"Yes, and get a gentle one for me," cautioned Harry. "It's been eight years since I 've sit on the 'urricane deck of a 'orse!"
"That goes for me too," laughed Fairchild.
"And me—I like automobiles better," Anita was twisting her long hair into a braid, to be once more shoved under her cap. Fairchild looked at her with a new sense of proprietorship.
"You 're not going to be warm enough!"
"Oh, yes, I will."
"But—"
"I'll end the argument," boomed old Sheriff Mason, dragging a heavy fur coat from a closet. "If she gets cold in this—I 'm crazy."
There was little chance. In fact, the only difficulty was to find the girl herself, once she and the great coat were on the back of a saddle horse. The start was made. Slowly the five figures circled the hotel and into the alley, to follow the tracks in the snow to a barn far at the edge of town. They looked within. A horse and saddle were missing, and the tracks in the snow pointed the way they had gone. There was nothing necessary but to follow.

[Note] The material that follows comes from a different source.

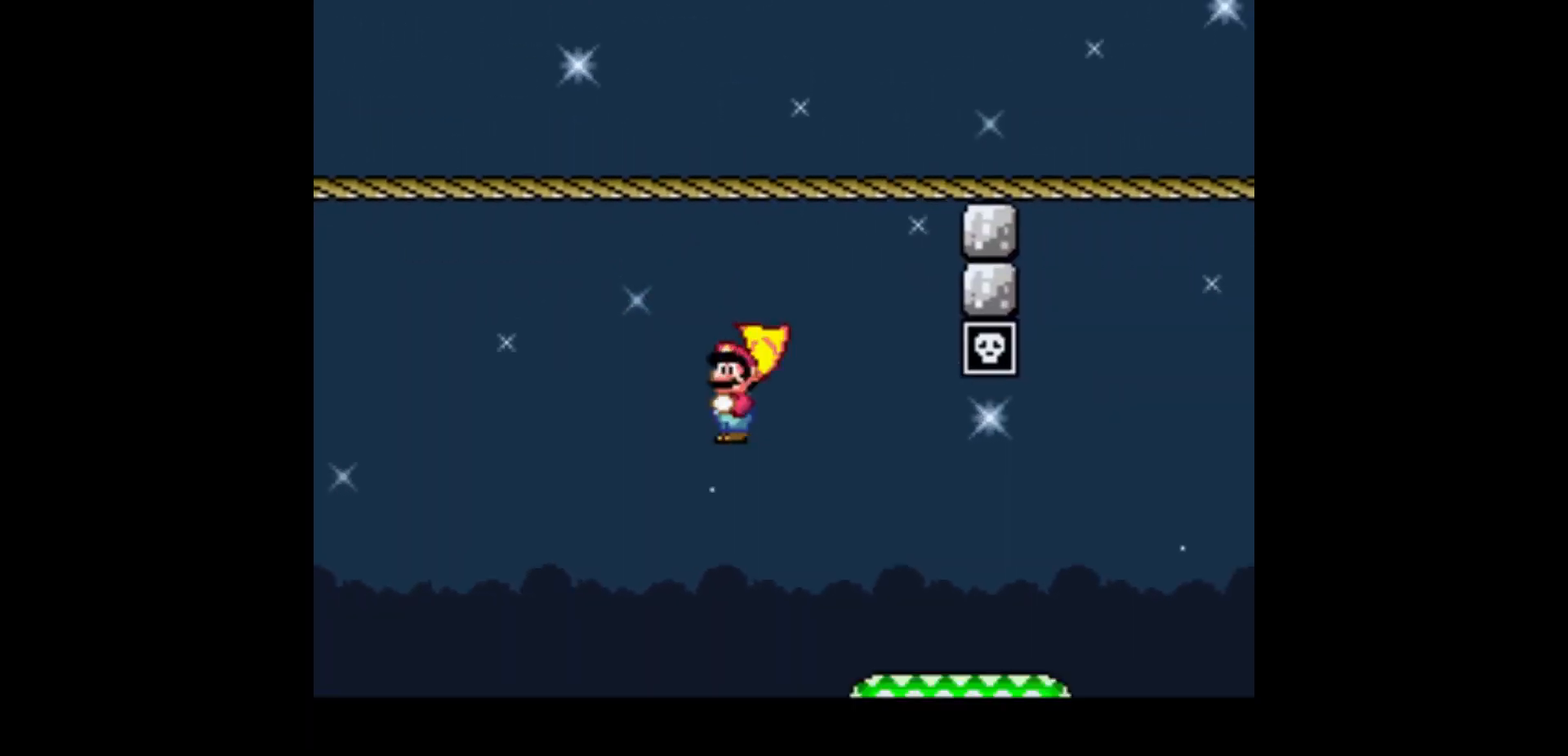
{"buttons": ["A", "Y", "DPAD_RIGHT"], "events": [[467, "A", "down"]]}
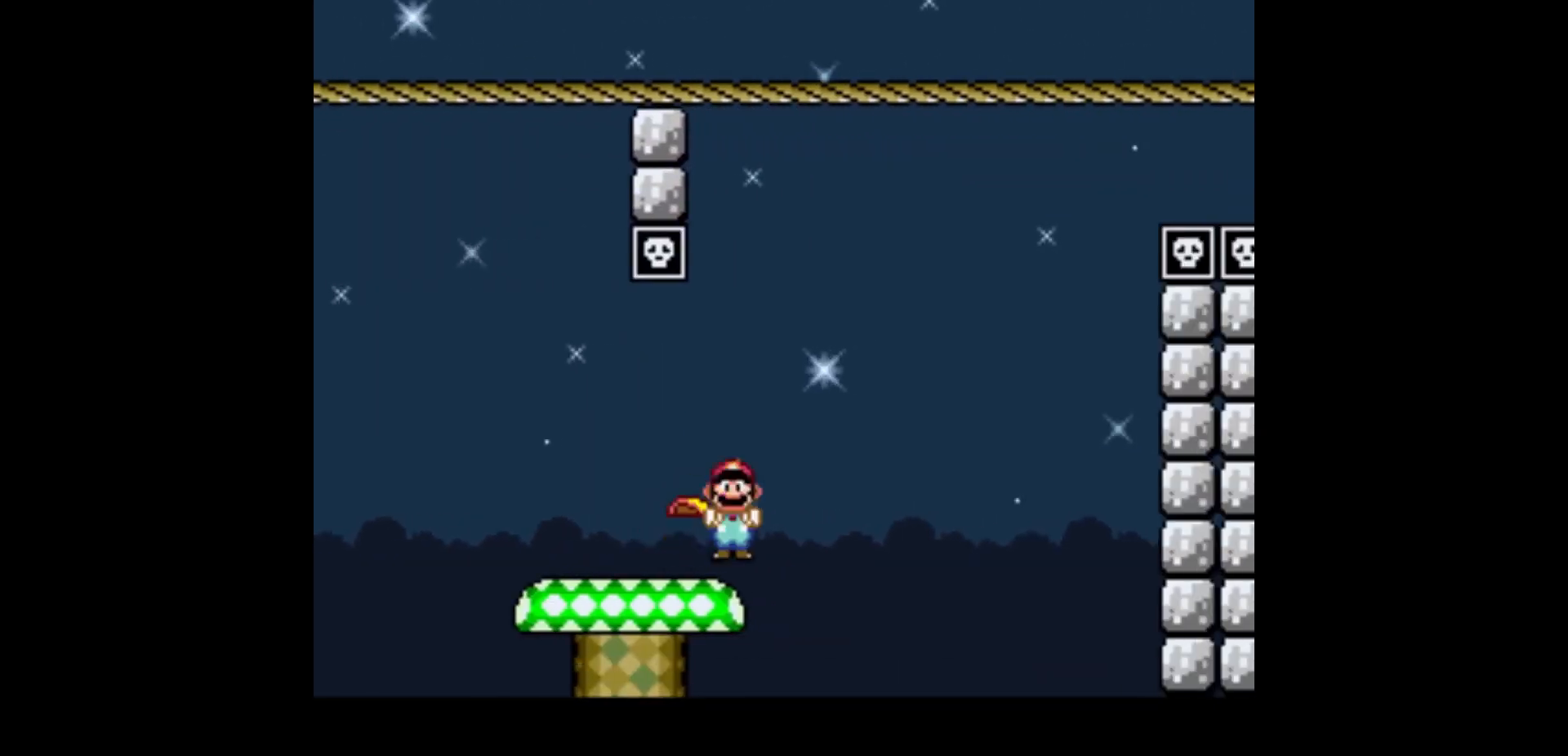
{"buttons": ["A", "Y", "DPAD_RIGHT"], "events": []}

A detour, then the tracks led the way to the Ohadi road, and behind them came the pursuers, heads down against the wind, horses snorting and coughing as they forced their way through the big drifts, each following one another for the protection it afforded. A long, silent, cold-gripped two hours,—then finally the lights of Ohadi.
But even then the trail was not difficult. The little town was asleep; hardly a track showed in the streets beyond the hoofprints of a horse leading up the principal thoroughfare and on out to the Georgeville road. Onward, until before them was the bleak, rat-ridden old roadhouse which formed Laura's home, and a light was gleaming within.